Cynthia Cruz
Two POEMS
SELF PORTRAIT: LAKE CONSTANCE
In the vast garden
Outside grandmother’s mansion
Under the willow
Near the aviary
Eating pastries from their small pink
Paper boxes.
Wearing dead
Marianne’s fox fur.
I listen
As God slowly begins.
SELF PORTRAIT WITH FACE COVERED IN TINY WHITE DIAMONDS
I wrote the Book
Of the End,
Charting its movements
Like a weather.
I listened to its white
Annihilating music,
And was lowered slowly down,
Into the sickly sweet
Specter of childhood,
Its thick white cream
Of regret.

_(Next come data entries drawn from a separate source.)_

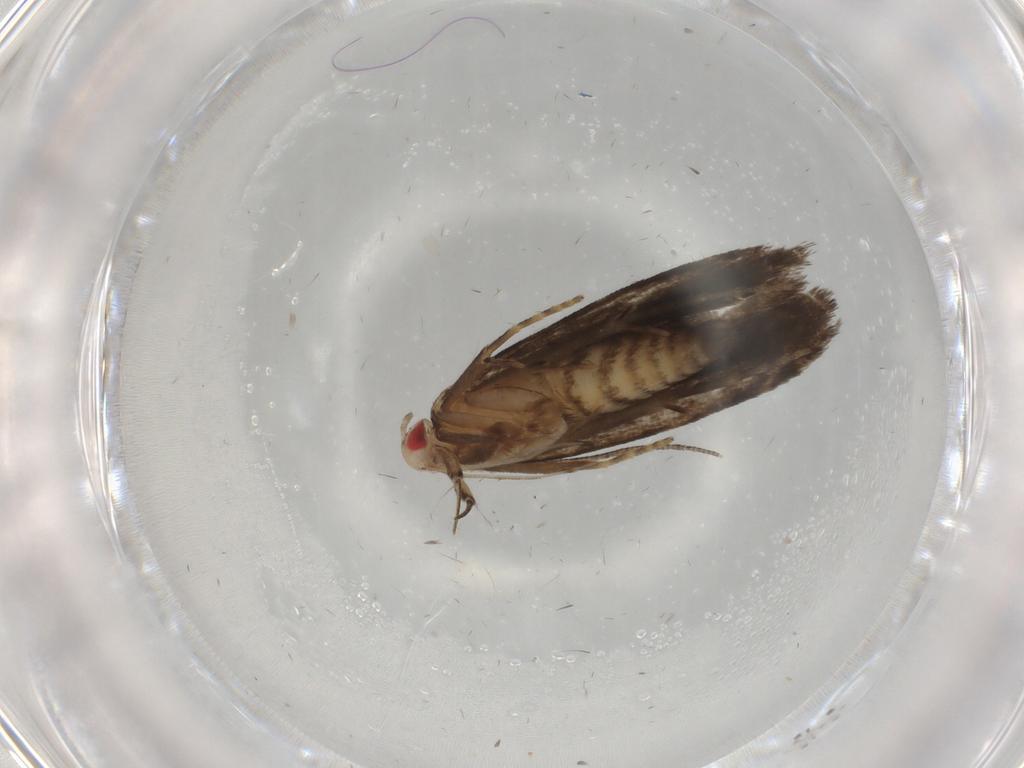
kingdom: Animalia
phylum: Arthropoda
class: Insecta
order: Lepidoptera
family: Gelechiidae
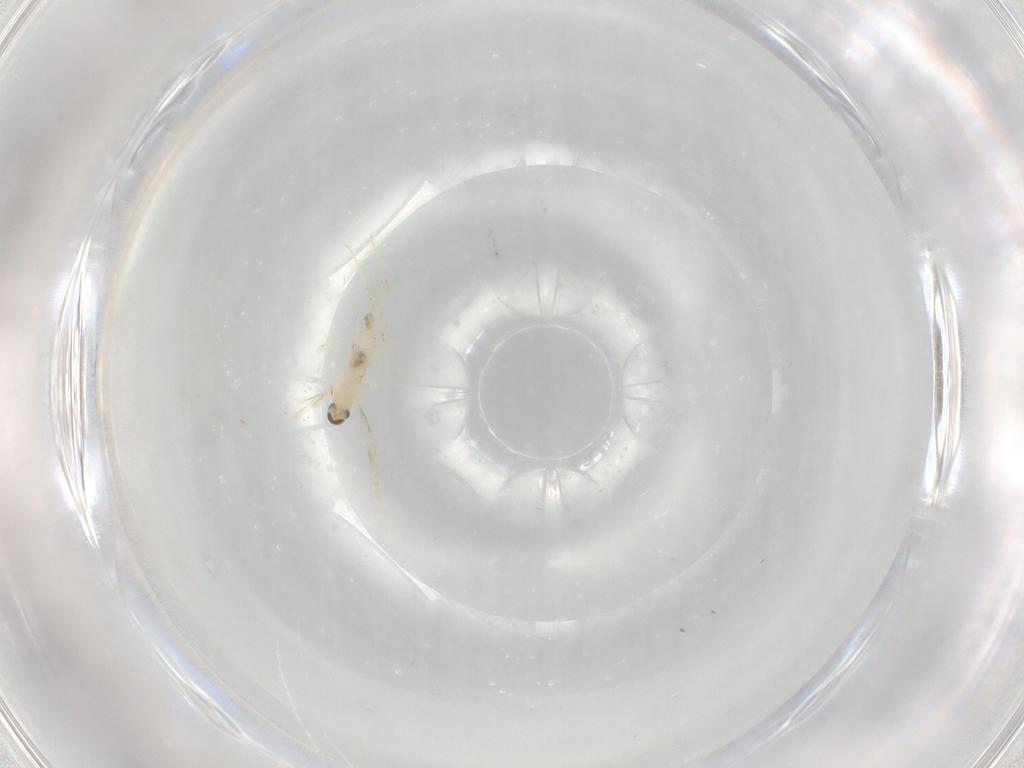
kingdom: Animalia
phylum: Arthropoda
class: Insecta
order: Diptera
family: Cecidomyiidae
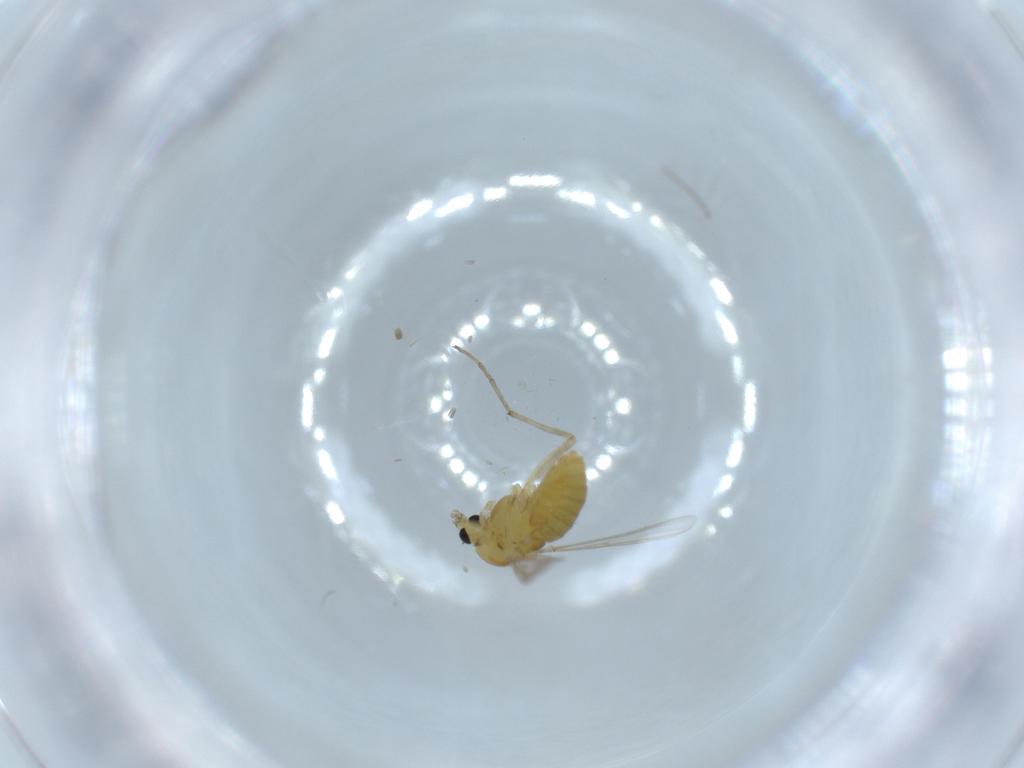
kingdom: Animalia
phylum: Arthropoda
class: Insecta
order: Diptera
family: Chironomidae
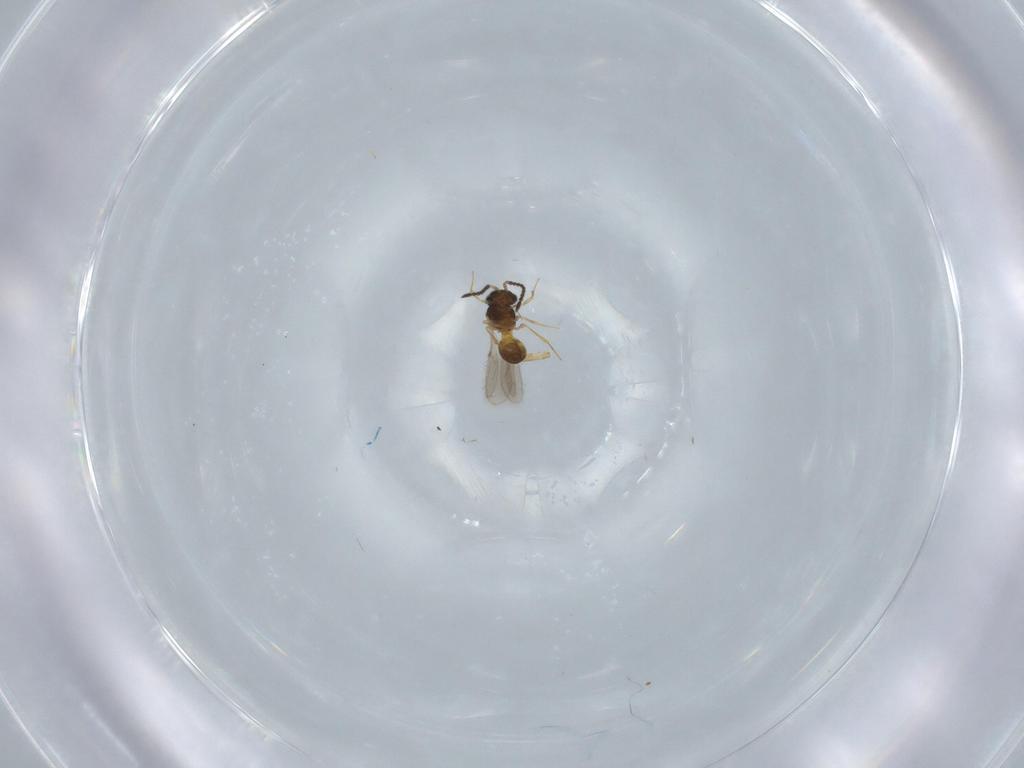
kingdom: Animalia
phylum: Arthropoda
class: Insecta
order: Hymenoptera
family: Scelionidae
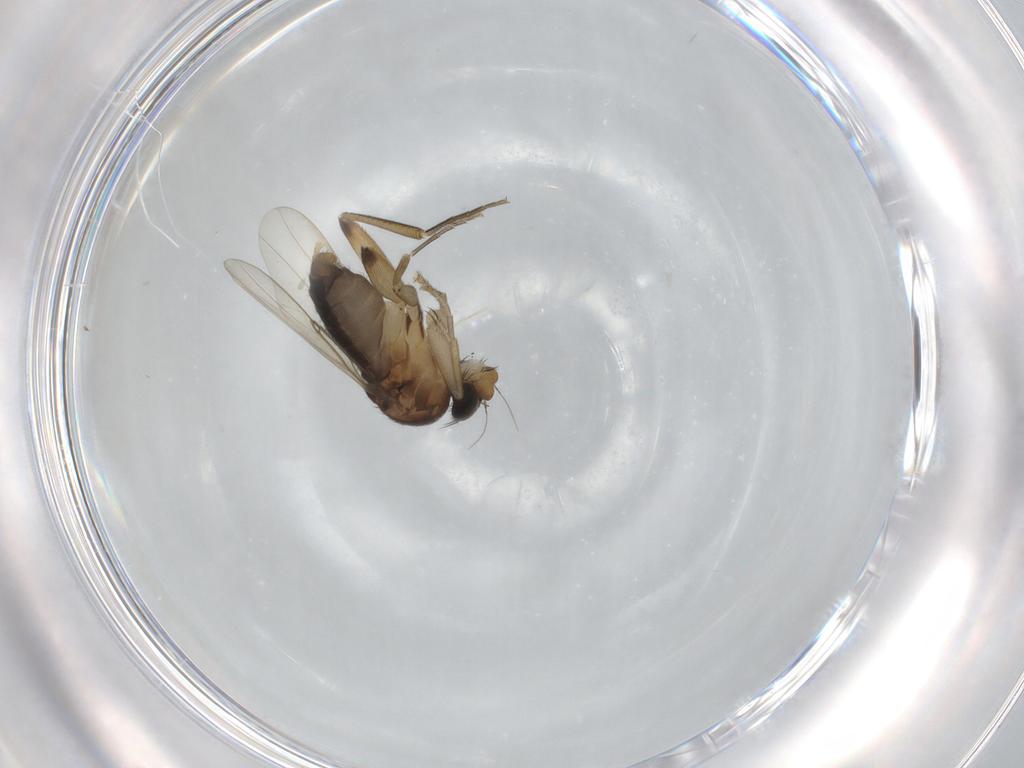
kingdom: Animalia
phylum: Arthropoda
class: Insecta
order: Diptera
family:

The black
Boat of death, just a dot,
Moving slowly
Toward the shore.
Cynthia Cruz is the author of How the End Begins (Four Way, 2016), Wunderkammer (Four Way, 2014), The Glimmering Room (Four Way, 2012), and Ruin (Alice James, 2006). Her fifth collection of poems, Dregs, will be published in the fall of 2018 along with a collection of essays on silence and marginalization, Notes Toward a New Language (BookThug). The editor of an anthology of Latina poetry, Other Musics, which is forthcoming in 2019, Cruz is the recipient of fellowships from Yaddo, the MacDowell Colony, and a Hodder fellowship from Princeton University.